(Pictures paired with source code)

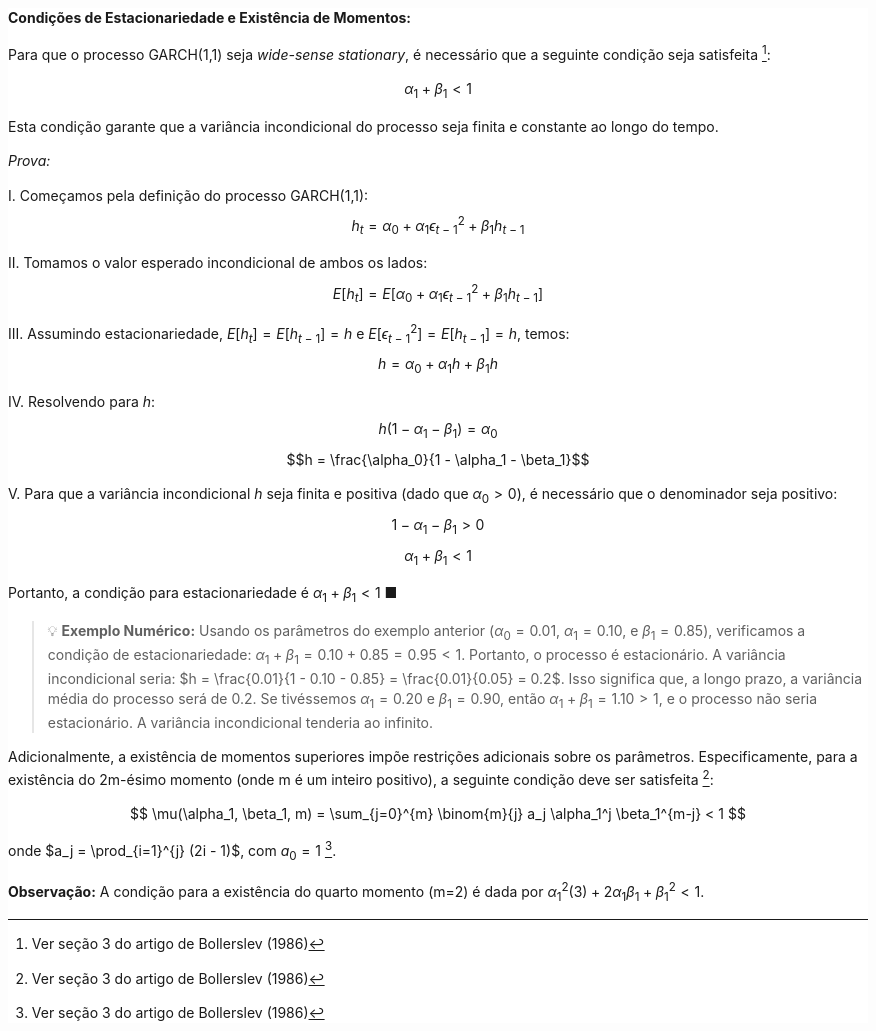 **Condições de Estacionariedade e Existência de Momentos:**

Para que o processo GARCH(1,1) seja *wide-sense stationary*, é necessário que a seguinte condição seja satisfeita [^5]:

$$
\alpha_1 + \beta_1 < 1
$$

Esta condição garante que a variância incondicional do processo seja finita e constante ao longo do tempo.

*Prova:*

I. Começamos pela definição do processo GARCH(1,1):
    $$h_t = \alpha_0 + \alpha_1\epsilon_{t-1}^2 + \beta_1h_{t-1}$$

II. Tomamos o valor esperado incondicional de ambos os lados:
    $$E[h_t] = E[\alpha_0 + \alpha_1\epsilon_{t-1}^2 + \beta_1h_{t-1}]$$

III. Assumindo estacionariedade, $E[h_t] = E[h_{t-1}] = h$ e $E[\epsilon_{t-1}^2] = E[h_{t-1}] = h$, temos:
     $$h = \alpha_0 + \alpha_1 h + \beta_1 h$$

IV. Resolvendo para $h$:
     $$h(1 - \alpha_1 - \beta_1) = \alpha_0$$
     $$h = \frac{\alpha_0}{1 - \alpha_1 - \beta_1}$$

V. Para que a variância incondicional $h$ seja finita e positiva (dado que $\alpha_0 > 0$), é necessário que o denominador seja positivo:
    $$1 - \alpha_1 - \beta_1 > 0$$
    $$\alpha_1 + \beta_1 < 1$$

Portanto, a condição para estacionariedade é $\alpha_1 + \beta_1 < 1$ ■

> 💡 **Exemplo Numérico:**
> Usando os parâmetros do exemplo anterior ($\alpha_0 = 0.01$, $\alpha_1 = 0.10$, e $\beta_1 = 0.85$), verificamos a condição de estacionariedade:
> $\alpha_1 + \beta_1 = 0.10 + 0.85 = 0.95 < 1$.
> Portanto, o processo é estacionário.
> A variância incondicional seria:
> $h = \frac{0.01}{1 - 0.10 - 0.85} = \frac{0.01}{0.05} = 0.2$.
> Isso significa que, a longo prazo, a variância média do processo será de 0.2.
> Se tivéssemos $\alpha_1 = 0.20$ e $\beta_1 = 0.90$, então $\alpha_1 + \beta_1 = 1.10 > 1$, e o processo não seria estacionário. A variância incondicional tenderia ao infinito.

Adicionalmente, a existência de momentos superiores impõe restrições adicionais sobre os parâmetros. Especificamente, para a existência do 2m-ésimo momento (onde m é um inteiro positivo), a seguinte condição deve ser satisfeita [^5]:

$$
\mu(\alpha_1, \beta_1, m) = \sum_{j=0}^{m} \binom{m}{j} a_j \alpha_1^j \beta_1^{m-j} < 1
$$

onde $a_j = \prod_{i=1}^{j} (2i - 1)$, com $a_0 = 1$ [^5].

**Observação:** A condição para a existência do quarto momento (m=2) é dada por $\alpha_1^2(3) + 2\alpha_1\beta_1 + \beta_1^2 < 1$.


[^1]: Bollerslev, T. (1986). Generalized autoregressive conditional heteroskedasticity. *Journal of Econometrics, 31*(3), 307-327.
[^2]: Engle, R. F. (1982). Autoregressive conditional heteroskedasticity with estimates of the variance of United Kingdom inflation. *Econometrica, 50*(4), 987-1007.
[^3]: Ver seção 2 do artigo de Bollerslev (1986)
[^4]: Ver equação (7) do artigo de Bollerslev (1986)
[^5]: Ver seção 3 do artigo de Bollerslev (1986)
[^6]: Harvey, A.C. (1982). The econometric analysis of time series (Philip Allen, Oxford).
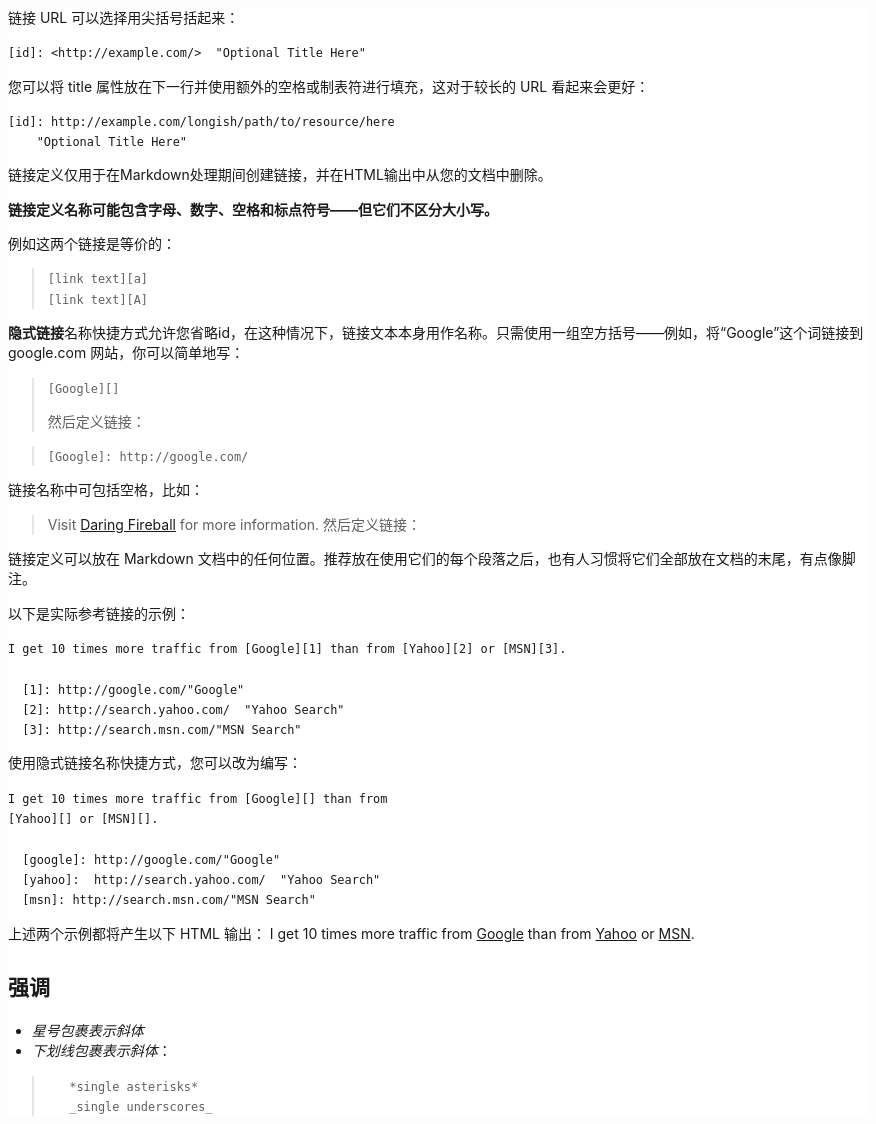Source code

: 
链接 URL 可以选择用尖括号括起来：
    
    [id]: <http://example.com/>  "Optional Title Here"

您可以将 title 属性放在下一行并使用额外的空格或制表符进行填充，这对于较长的 URL 看起来会更好：
    
    [id]: http://example.com/longish/path/to/resource/here
    	"Optional Title Here"

链接定义仅用于在Markdown处理期间创建链接，并在HTML输出中从您的文档中删除。

**链接定义名称可能包含字母、数字、空格和标点符号——但它们不区分大小写。**

例如这两个链接是等价的：
>     [link text][a]
>     [link text][A]

**隐式链接**名称快捷方式允许您省略id，在这种情况下，链接文本本身用作名称。只需使用一组空方括号——例如，将“Google”这个词链接到 google.com 网站，你可以简单地写：

>     [Google][]
>然后定义链接：
    
>     [Google]: http://google.com/

链接名称中可包括空格，比如：

>    Visit [Daring Fireball][] for more information.
>然后定义链接：
>    
>    [Daring Fireball]: http://daringfireball.net/
>        
链接定义可以放在 Markdown 文档中的任何位置。推荐放在使用它们的每个段落之后，也有人习惯将它们全部放在文档的末尾，有点像脚注。

以下是实际参考链接的示例：
    
    I get 10 times more traffic from [Google][1] than from [Yahoo][2] or [MSN][3].
    
      [1]: http://google.com/"Google"
      [2]: http://search.yahoo.com/  "Yahoo Search"
      [3]: http://search.msn.com/"MSN Search"

使用隐式链接名称快捷方式，您可以改为编写：
    
    I get 10 times more traffic from [Google][] than from
    [Yahoo][] or [MSN][].
    
      [google]: http://google.com/"Google"
      [yahoo]:  http://search.yahoo.com/  "Yahoo Search"
      [msn]: http://search.msn.com/"MSN Search"
上述两个示例都将产生以下 HTML 输出：
I get 10 times more traffic from [Google][1] than from [Yahoo][2] or [MSN][3].

  [1]: http://google.com/"Google"
  [2]: http://search.yahoo.com/  "Yahoo Search"
  [3]: http://search.msn.com/ "MSN Search"


## 强调 ##
- *星号包裹表示斜体*
- _下划线包裹表示斜体_：
    
>        *single asterisks*    
>        _single underscores_


[id]: http://example.com/  "我是引用链接的例子"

▶ [Goal of the exercise]
Once you have found every line above holding the word "seguinte", copy those lines.

▶ [Solution to this problem]
Para que o processo GARCH(1,1) seja *wide-sense stationary*, é necessário que a seguinte condição seja satisfeita [^5]:
Adicionalmente, a existência de momentos superiores impõe restrições adicionais sobre os parâmetros. Especificamente, para a existência do 2m-ésimo momento (onde m é um inteiro positivo), a seguinte condição deve ser satisfeita [^5]:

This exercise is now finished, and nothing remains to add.